QUESTIONS ON THE MATERIAL >>
A) List each distinct place (a town, mountain pass, or canyon) that the painter's blog posts name along with a US state.
B) Answer these questions from the painter's blog posts:
(i) How big is the final piece painted for the Waterfowl Festival?
(ii) What is the 30" x 30" oil painted on?
(iii) When does the gallery exhibition titled Birds of a Feather open?
C) Write the next part of the painter's blog posts, starting right after the last sentence.

SELECTED EXCERPT >>
....

These are a couple of new oils heading for The Waterfowl Festival in Easton, Maryland, November 11-13, 2016. You can find me and my twenty-five original oils in the Pavilion, right across the street from the Armory at 40 S. Harrison, Easton Maryland. I hope to see you there!!
I posted this piece without birds a few weeks ago. It leaned against the wall for a while until I figured out what it needed. Stilts seem to be the answer when I need a bird to add a bit of drama. These are North American black-necked stilts. This will be one of twenty-five original oils that I'll be exhibiting at The Waterfowl Festival in Easton, Maryland - November 11, 12 and 13th. You can find me in the Pavilion across the street from the Armory.
The second piece is the final piece I'm painting for the Waterfowl Festival. It's just a little guy - 11" x 11" but it gives me some ideas for a larger painting - eventually.
This is still not quite finished - it may (or may not) have birds in it. I'm wanting to do large paintings of the sea - because of the abstract quality and colors. This is my main goal for the next year or two.
A drive over Wolf Creek Pass in Colorado a few weeks ago, inspired this little oil. It will be one of twenty or more originals that I'll be showing at The Waterfowl Festival in Easton, Maryland, November 11-13, 2016.
Joe Garcia and I are having a show at Mountain Trails Gallery in Sedona, Arizona. Titled, Birds of a Feather, the exhibition features our bird paintings. Between us, we'll have more than thirty new paintings. These are a few of the oils that will be featured at the gallery exhibition which will be opening Friday, October 7th from 5 - 8 pm. I hope to see you there!
This piece is fresh off the easel. It's a 30" x 30" oil on Ampersand 2" deep cradleboard. Unframed, it gives the painting a more contemporary feel which is what I'm aiming for. The birds are New Zealand pied stilts; a very common bird in my part of New Zealand.
This painting will stay in New Zealand and can be seen at the Opua Gallery on the wharf in Opua.
In two days it will be the first day of spring here in New Zealand. The day started with winds and heavy rain which are moving south. After living in Oak Creek Canyon, Arizona, for thirty-five years, I am not used to being able to see so far from my window. It's a distraction that I'm always tempted to paint, so I did. This was painted plein air, looking south east from my studio window at the passing storm.

....

MATERIAL PROVIDED >>
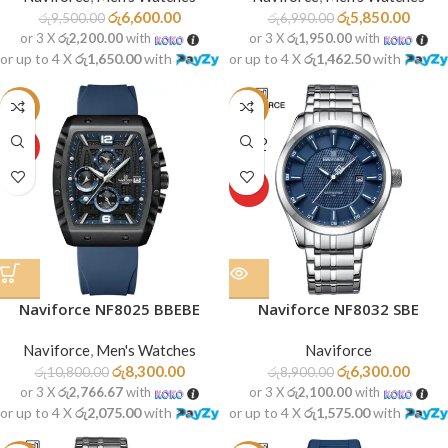
රු
6,600.00
රු
5,850.00
රු
9,500.00
රු
6,990.00
or 3 X
රු2,200.00
with
or 3 X
රු1,950.00
with
or up to 4 X
රු1,650.00
with
or up to 4 X
රු1,462.50
with
-23%
-29%
SOLD
HOT
OUT
HOT
Naviforce NF8025 BBEBE
Naviforce NF8032 SBE
Naviforce
,
Men's Watches
Naviforce
රු
8,300.00
රු
6,300.00
රු
10,800.00
රු
8,900.00
or 3 X
රු2,766.67
with
or 3 X
රු2,100.00
with
or up to 4 X
රු2,075.00
with
or up to 4 X
රු1,575.00
with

....

TASK RESULTS >>
A)
Easton, Maryland
Wolf Creek Pass, Colorado
Sedona, Arizona
Oak Creek Canyon, Arizona

B)
(i) 11" x 11"
(ii) Ampersand 2" deep cradleboard
(iii) Friday, October 7th, from 5 to 8 pm

C)
Little Landscape #5 - View From my Window
by Adele Earnshaw
Shane has just finished his first piece for the Little Landscape project. For newcomers to my blog, Shane is my son and also a professional illustrator. Occasionally we have fun doing online projects such as this. This is the fourth piece in our project.
When I was a kid, every town in New Zealand had a hotel & pub; hotel upstairs and the pub down. During WWI, as a wartime measure, liquor could not be served after 6 pm but it became a way of life and didn't change until 1967. But while 6 o'clock closing was still in effect, men would get off work and make a dash to the pub to drink as much as they could in 45 minutes. This became known as The Six O'Clock Swill. Now we have more civilized hours but many of the iconic pubs still remain. They all look similar to this one - the Hikurangi Hotel. Another Kiwi icon is the Four Square grocery store that you see on the right side. Hikurangi is a little town north of Whangarei, not much more than a wide spot in the road.
I love chemisa - the yellow flowered bush that blooms in New Mexico and southern Colorado in the autumn. It's a lovely blue-green color and when the yellow flowers are set against the purple shadows that you often see in the clear air of the southwest, it's a beautiful combination. This painting is one of the ten paintings I'll be exhibiting at Art for the Sangres in Westcliffe, Colorado, September 23 & 24th.
The small iconic town of Kawakawa is not far from where I live in New Zealand. NZ gets a lot of rain so the verandah covered sidewalks are typical of kiwi towns. Though we do have large chain stores such as Kmart and Warehouse, towns still have many privately owned shops; a butcher, bakery, hardware store, clothing, takeaway food (fish & chips) and lots of cafes. Americans say that New Zealand reminds them of California 40 years ago.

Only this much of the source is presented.